### [Assigned task]
Copy every line of the records below without changing anything.

-----

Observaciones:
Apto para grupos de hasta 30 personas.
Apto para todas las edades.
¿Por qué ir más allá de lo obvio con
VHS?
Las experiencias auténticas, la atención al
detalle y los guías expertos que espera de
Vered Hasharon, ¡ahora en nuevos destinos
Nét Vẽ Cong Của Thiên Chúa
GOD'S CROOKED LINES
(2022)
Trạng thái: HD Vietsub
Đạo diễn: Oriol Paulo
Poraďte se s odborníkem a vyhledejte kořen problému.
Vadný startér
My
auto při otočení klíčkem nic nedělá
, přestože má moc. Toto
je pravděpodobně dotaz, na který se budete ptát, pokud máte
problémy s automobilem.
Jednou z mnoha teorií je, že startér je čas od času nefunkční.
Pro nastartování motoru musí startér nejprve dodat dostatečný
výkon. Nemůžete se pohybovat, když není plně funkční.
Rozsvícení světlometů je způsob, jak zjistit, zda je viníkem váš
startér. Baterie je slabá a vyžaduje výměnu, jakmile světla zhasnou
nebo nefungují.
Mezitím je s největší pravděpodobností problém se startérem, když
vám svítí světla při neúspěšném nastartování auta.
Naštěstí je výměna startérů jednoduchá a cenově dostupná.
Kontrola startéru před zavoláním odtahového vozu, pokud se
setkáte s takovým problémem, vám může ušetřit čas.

-----

### [Result]
Observaciones:
Apto para grupos de hasta 30 personas.
Apto para todas las edades.
¿Por qué ir más allá de lo obvio con
VHS?
Las experiencias auténticas, la atención al
detalle y los guías expertos que espera de
Vered Hasharon, ¡ahora en nuevos destinos
Nét Vẽ Cong Của Thiên Chúa
GOD'S CROOKED LINES
(2022)
Trạng thái: HD Vietsub
Đạo diễn: Oriol Paulo
Poraďte se s odborníkem a vyhledejte kořen problému.
Vadný startér
My
auto při otočení klíčkem nic nedělá
, přestože má moc. Toto
je pravděpodobně dotaz, na který se budete ptát, pokud máte
problémy s automobilem.
Jednou z mnoha teorií je, že startér je čas od času nefunkční.
Pro nastartování motoru musí startér nejprve dodat dostatečný
výkon. Nemůžete se pohybovat, když není plně funkční.
Rozsvícení světlometů je způsob, jak zjistit, zda je viníkem váš
startér. Baterie je slabá a vyžaduje výměnu, jakmile světla zhasnou
nebo nefungují.
Mezitím je s největší pravděpodobností problém se startérem, když
vám svítí světla při neúspěšném nastartování auta.
Naštěstí je výměna startérů jednoduchá a cenově dostupná.
Kontrola startéru před zavoláním odtahového vozu, pokud se
setkáte s takovým problémem, vám může ušetřit čas.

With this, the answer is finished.